# CNN is "Courageous"



## AWP (Jun 10, 2015)

Today's WTF moment courtesy of CNN:

http://fair.org/home/cnns-courageous-advertorial-mill/



> *CNN* has announced the formation of a new unit that will not report the news. Instead, it will take money from corporations to produce content that resembles news but is actually PR designed to burnish its clients’ images.
> 
> The name *CNN* gives to this mercenary enterprise? “Courageous.”



http://blogs.wsj.com/cmo/2015/06/08/cnn-courageous-branded-content-studio/



> About a dozen staffers (made up of journalists, filmmakers and designers) will help launch the new unit, called Courageous. The division will fashion and distribute “branded content” across CNN’s fleet of properties, from TV to the Web and newer platforms like Snapchat.



http://www.adweek.com/news/advertis...ils-branded-content-studio-cnn-and-hln-165230



> CNN is officially in the branded content business.
> 
> Turner Broadcasting unveiled Courageous, an in-house branded content studio for CNN and HLN advertisers and marketers. "Now we can offer marketers the opportunity to harness the value proposition of CNN like never before," said Dan Riess, evp, integrated marketing and branded content.
> 
> In its news release, Turner said the Courageous team will use its "journalistic instinct" to "produce relevant storytelling" for advertisers. That custom content will be distributed "across CNN's global portfolio of linear and digital properties as well as optimized for success on social platforms." Courageous' stories, the company added, "will be clearly labeled as sponsored to uphold CNN's editorial integrity."
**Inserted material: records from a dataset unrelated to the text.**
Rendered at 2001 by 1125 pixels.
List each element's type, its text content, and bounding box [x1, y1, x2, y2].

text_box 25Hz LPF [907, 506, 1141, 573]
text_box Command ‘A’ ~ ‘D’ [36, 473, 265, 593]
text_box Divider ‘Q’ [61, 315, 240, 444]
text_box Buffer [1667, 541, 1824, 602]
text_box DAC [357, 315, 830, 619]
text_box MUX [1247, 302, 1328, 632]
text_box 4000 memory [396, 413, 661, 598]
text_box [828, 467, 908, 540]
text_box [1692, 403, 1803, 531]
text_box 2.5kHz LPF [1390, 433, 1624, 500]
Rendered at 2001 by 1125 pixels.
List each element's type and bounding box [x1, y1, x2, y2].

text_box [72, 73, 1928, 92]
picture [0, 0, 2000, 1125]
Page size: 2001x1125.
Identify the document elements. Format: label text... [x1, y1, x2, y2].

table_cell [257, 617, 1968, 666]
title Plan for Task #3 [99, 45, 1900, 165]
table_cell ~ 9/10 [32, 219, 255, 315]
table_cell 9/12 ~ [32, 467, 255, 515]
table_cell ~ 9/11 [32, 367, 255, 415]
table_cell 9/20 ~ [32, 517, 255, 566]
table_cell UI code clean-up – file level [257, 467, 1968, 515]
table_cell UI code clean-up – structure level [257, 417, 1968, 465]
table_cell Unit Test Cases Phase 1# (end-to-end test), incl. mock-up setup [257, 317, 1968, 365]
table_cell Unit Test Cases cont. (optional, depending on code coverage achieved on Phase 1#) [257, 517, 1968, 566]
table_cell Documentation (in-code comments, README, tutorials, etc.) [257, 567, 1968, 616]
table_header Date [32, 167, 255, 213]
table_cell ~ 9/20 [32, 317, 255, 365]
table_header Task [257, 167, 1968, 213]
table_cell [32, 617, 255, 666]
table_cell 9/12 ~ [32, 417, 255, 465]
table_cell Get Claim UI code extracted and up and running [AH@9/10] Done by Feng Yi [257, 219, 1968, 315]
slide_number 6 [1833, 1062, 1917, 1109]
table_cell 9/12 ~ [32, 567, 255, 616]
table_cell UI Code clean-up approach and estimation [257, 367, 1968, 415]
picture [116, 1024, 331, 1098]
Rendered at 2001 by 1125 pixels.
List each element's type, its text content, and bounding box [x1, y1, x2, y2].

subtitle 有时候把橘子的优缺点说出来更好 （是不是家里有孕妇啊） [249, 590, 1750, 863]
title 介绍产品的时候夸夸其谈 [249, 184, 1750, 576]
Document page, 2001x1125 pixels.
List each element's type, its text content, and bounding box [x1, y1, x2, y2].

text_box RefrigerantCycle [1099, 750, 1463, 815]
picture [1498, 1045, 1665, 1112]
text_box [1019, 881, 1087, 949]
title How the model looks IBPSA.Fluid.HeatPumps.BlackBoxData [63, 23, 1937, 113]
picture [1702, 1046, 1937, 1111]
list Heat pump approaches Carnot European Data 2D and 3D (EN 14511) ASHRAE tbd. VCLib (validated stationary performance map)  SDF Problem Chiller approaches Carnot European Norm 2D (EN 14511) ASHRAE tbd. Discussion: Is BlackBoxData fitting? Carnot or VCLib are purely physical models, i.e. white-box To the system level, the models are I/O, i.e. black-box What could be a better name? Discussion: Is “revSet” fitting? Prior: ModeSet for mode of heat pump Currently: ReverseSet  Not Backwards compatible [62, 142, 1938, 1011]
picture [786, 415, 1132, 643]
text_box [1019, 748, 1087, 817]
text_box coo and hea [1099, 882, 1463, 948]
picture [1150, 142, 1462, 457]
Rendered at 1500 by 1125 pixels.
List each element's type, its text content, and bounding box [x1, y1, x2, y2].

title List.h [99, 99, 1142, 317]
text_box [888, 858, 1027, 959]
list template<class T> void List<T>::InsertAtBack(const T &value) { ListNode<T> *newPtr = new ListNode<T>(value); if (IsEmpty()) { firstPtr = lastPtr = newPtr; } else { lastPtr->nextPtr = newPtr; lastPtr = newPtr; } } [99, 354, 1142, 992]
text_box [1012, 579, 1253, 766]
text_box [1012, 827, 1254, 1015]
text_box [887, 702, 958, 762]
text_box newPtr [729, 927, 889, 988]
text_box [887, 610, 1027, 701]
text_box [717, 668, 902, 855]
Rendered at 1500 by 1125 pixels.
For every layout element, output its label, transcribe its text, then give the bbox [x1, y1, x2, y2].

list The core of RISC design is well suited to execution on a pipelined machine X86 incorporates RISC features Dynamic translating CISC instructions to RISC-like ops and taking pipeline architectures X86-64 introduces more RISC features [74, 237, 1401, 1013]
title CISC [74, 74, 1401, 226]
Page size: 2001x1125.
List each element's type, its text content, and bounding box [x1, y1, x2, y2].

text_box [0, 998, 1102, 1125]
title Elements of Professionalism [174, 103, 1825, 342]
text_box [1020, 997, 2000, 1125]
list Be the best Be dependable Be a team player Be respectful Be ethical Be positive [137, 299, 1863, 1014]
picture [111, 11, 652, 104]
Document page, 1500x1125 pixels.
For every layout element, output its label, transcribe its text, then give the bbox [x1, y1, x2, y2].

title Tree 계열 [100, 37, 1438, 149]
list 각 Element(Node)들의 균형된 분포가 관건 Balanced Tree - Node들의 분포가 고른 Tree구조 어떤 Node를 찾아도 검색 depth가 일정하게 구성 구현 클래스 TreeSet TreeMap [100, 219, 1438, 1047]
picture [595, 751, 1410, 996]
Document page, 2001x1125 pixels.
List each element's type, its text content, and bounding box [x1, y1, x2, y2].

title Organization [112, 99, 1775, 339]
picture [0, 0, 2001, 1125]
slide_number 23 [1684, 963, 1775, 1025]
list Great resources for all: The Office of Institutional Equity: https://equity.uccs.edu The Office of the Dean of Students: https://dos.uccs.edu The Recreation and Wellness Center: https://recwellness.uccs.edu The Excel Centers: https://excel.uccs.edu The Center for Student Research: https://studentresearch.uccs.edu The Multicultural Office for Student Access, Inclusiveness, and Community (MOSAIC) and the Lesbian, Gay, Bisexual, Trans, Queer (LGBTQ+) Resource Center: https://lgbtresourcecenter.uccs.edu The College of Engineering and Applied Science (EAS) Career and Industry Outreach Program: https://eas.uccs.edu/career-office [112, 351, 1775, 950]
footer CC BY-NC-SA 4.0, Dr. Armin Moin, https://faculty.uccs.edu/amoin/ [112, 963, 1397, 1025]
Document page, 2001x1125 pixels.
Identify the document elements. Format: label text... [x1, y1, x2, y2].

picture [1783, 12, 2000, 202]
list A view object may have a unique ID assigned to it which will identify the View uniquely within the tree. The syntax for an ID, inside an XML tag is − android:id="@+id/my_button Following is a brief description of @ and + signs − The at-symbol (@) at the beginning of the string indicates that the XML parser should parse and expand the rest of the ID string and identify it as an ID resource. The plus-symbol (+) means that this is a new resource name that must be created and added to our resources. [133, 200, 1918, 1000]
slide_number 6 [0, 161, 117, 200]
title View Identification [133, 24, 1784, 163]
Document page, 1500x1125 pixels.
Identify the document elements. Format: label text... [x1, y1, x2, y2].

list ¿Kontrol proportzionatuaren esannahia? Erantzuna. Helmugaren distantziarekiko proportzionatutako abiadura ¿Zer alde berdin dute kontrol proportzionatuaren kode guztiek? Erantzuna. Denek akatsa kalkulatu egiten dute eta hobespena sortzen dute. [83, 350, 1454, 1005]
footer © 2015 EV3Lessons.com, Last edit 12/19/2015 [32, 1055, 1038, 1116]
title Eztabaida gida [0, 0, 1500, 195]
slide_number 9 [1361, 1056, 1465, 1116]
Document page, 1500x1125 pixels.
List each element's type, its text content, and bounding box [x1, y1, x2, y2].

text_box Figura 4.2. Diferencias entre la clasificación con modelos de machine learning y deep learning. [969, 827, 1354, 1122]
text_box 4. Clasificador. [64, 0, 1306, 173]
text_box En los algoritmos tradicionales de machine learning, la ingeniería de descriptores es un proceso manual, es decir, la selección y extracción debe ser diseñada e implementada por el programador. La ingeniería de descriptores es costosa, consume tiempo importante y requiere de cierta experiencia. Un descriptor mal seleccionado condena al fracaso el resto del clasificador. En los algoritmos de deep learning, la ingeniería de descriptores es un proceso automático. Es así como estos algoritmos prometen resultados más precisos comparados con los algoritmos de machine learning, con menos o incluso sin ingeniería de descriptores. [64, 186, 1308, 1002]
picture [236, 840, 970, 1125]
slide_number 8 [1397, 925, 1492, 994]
At least they are honest about it. I guess.

Vermin.


----------



## parallel (Jun 10, 2015)

Freefalling said:


> *CNN* has announced the formation of a new unit that will not report the news. Instead, it will take money from corporations to produce content that resembles news but is actually PR designed to burnish its clients’ images.


This is what this network has been doing for DECADES in the political arena.


----------



## x SF med (Jun 10, 2015)

He named the division after 12m that won the America's Cup...  think he's trying to tell the country that he owns their minds?


----------



## JohnnyBoyUSMC (Jun 10, 2015)

Yet one more reason why I don't trust or like any of the major media outlets.


----------



## Rodlfo99 (Jul 6, 2015)

I am with Johnny  they are all the same CNN,Fox News sand NBC. Whatever unbiased news that might have existed is long gone .


----------